In discussing quasimind, it's important to consider Aristotle's
hierarchy of psyches in _De Anima_. Since Peirce was familiar with
Aristotle, that hierarchy may have had some influence on his views:
1. Vegetative psyche of plants.
2. Sensitive psyche of sessile animals like sponges and clams.
(Aristotle was the first to note that sponges were animals.)
3. Locomotive pysche of worms.
4. Psyche of animals having imagery (phantasia).
5. Rational psyche of an animal having logos (zôon logon echein).
Each psyche inherits all the abilities of the more primitive psyches.
For Aristotle, the rational psyche of humans is the most advanced.

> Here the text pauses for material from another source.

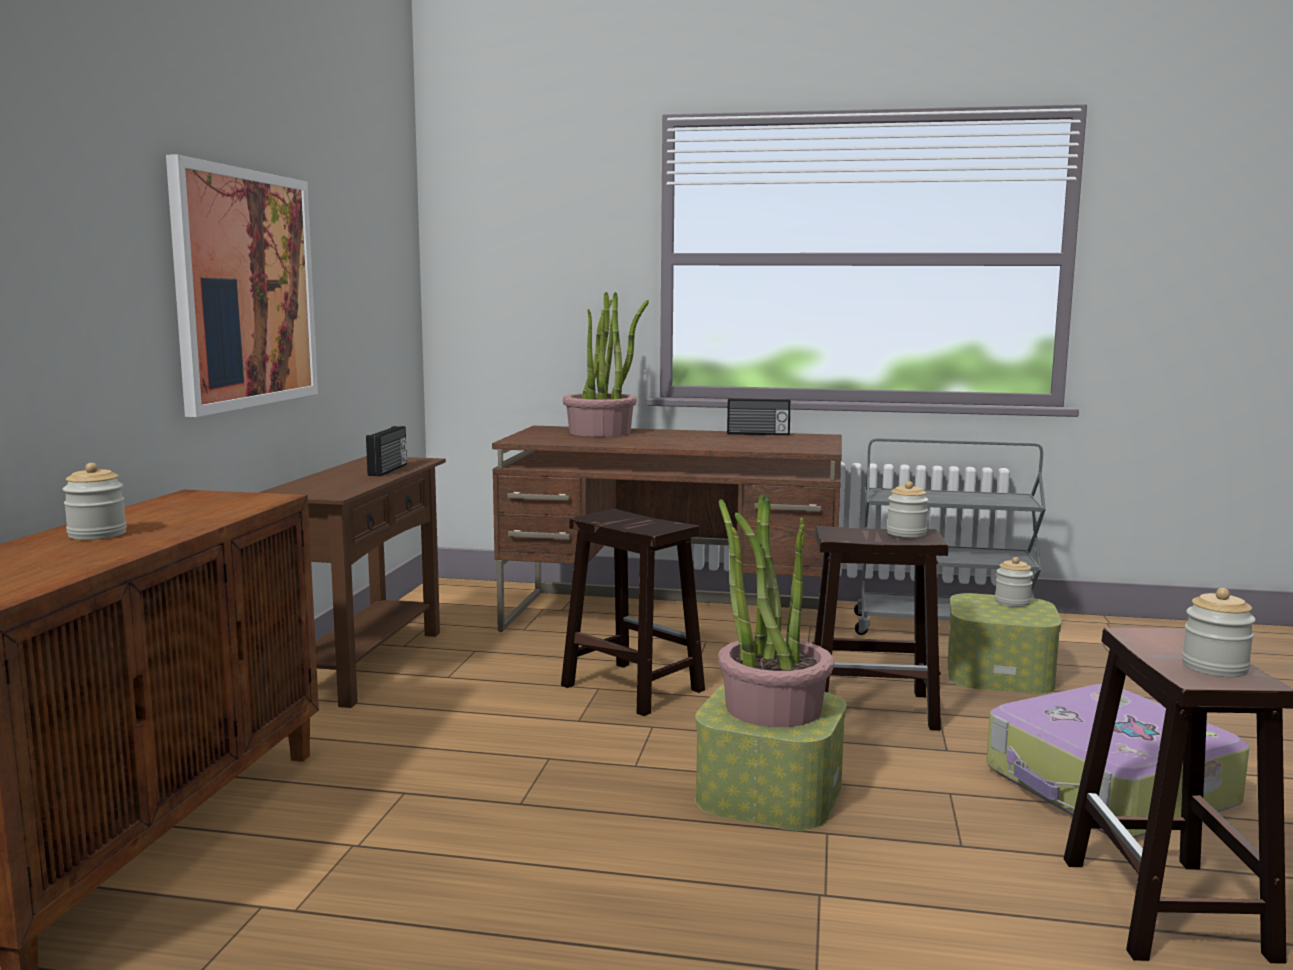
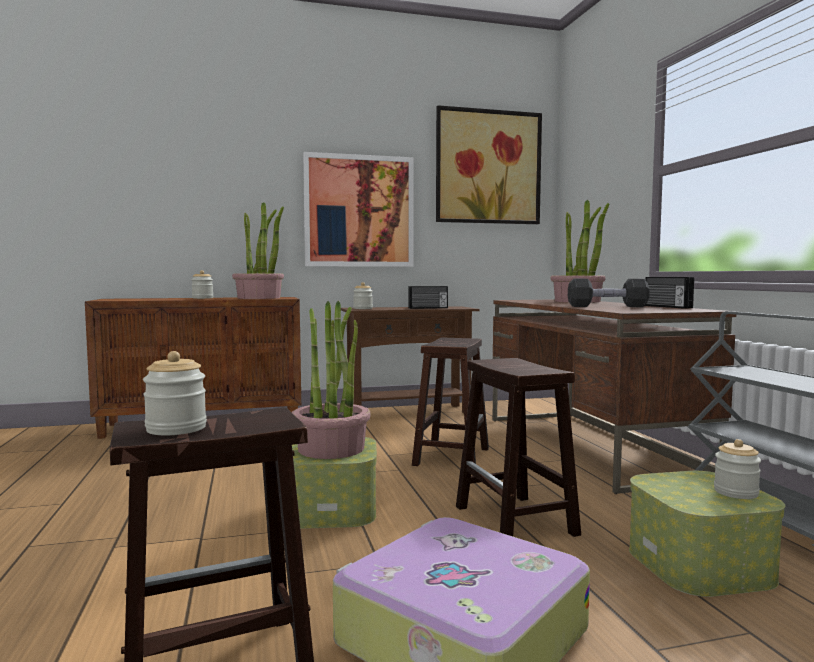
camera: 65 degrees right, 5 degrees down
(202, 507) = (259, 298): none -> potted plant
(368, 205) = (488, 167): none -> picture
(728, 442) = (607, 306): none -> black dumbbell
(906, 533) = (535, 368): jar -> jar (363, 308)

For discussion of that hierarchy, see Martha Nussbaum & Hilary Putnam,
"Changing Aristotle's Mind",
http://moodle.nthu.edu.tw/file.php/28946/M._Nussbaum_and_H._Putnam_Changing_Aristotle_s_Mind.pdf
Interesting point: Nussbaum and Putnam cite the way Thomas Aquinas
used Aristotle's hierarchy to justify the resurrection of the body
at the Last Judgment. (Quotations below)
They say that Aquinas had a more integrated interpretation of
Aristotle than many later philosophers. But they don't claim
that the resurrection of the body is essential to that view.
John
_________________________________________________________________
From Nussbaum and Putnam (1992)
in the Summa Theologiae [Aquinas] concludes... that soul and body
are so unified, so fitly and fully together in all their activity,
that the separated soul has cognition only in a confused and unnatural
way. With the death of the body, sensing and phantasia go; but then,
he holds, all cognition of particulars and all modes of cognition
built on this must go as well. But then the natural human way of
cognizing must go: "To be separated from the body is contrary to the
principle of its nature, and similarly to cognize without turning to
phantasms is contrary to its nature. So it is united to the body so
that it should be and act according to its nature" (ST I, q. 89, a. 1).
What remains is only an imperfect cognition, 'confusam in communi'....
If the human mode of cognition is different, in its embodiment, from
that of God and the angels, still it is exactly suited to human life,
life in a world of changing perceptible particulars. Matter is suited
to its function, and cognition's embodied modes to the nature of
cognition's worldly objects (ST I, q. 84, a. 7).